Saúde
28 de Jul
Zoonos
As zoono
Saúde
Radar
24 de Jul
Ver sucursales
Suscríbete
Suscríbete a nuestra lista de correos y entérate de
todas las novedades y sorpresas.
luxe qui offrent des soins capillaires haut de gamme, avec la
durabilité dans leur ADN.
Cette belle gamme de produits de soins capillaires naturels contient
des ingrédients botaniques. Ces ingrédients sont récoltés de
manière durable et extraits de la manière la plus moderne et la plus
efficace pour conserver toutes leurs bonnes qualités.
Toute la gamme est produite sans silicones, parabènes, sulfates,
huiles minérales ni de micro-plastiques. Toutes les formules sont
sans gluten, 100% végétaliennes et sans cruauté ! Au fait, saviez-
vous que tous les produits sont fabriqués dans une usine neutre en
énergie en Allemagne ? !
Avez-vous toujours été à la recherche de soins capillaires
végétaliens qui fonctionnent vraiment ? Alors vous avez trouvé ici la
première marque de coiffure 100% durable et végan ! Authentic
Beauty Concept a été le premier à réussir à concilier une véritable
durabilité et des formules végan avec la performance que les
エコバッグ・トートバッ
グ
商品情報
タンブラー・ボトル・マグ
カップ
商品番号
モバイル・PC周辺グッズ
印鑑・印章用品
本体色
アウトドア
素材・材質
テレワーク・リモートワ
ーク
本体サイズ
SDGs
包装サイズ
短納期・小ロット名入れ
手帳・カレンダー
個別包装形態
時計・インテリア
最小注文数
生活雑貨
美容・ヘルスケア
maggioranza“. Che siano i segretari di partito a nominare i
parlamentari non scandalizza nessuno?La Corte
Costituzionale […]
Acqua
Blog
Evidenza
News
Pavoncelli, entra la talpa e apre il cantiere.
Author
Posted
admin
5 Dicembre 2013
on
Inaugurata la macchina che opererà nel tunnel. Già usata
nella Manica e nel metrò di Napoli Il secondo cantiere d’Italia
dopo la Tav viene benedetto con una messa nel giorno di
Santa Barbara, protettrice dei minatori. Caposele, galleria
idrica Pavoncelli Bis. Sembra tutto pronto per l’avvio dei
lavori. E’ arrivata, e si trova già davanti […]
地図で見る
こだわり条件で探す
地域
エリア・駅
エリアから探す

§ ABOUT THIS TASK:
Retype everything from the first line of the rows down to the line containing "des ingrédients botaniques.", keeping both ends and copying each line without change.

§ EXERCISE RESULT:
Saúde
28 de Jul
Zoonos
As zoono
Saúde
Radar
24 de Jul
Ver sucursales
Suscríbete
Suscríbete a nuestra lista de correos y entérate de
todas las novedades y sorpresas.
luxe qui offrent des soins capillaires haut de gamme, avec la
durabilité dans leur ADN.
Cette belle gamme de produits de soins capillaires naturels contient
des ingrédients botaniques. Ces ingrédients sont récoltés de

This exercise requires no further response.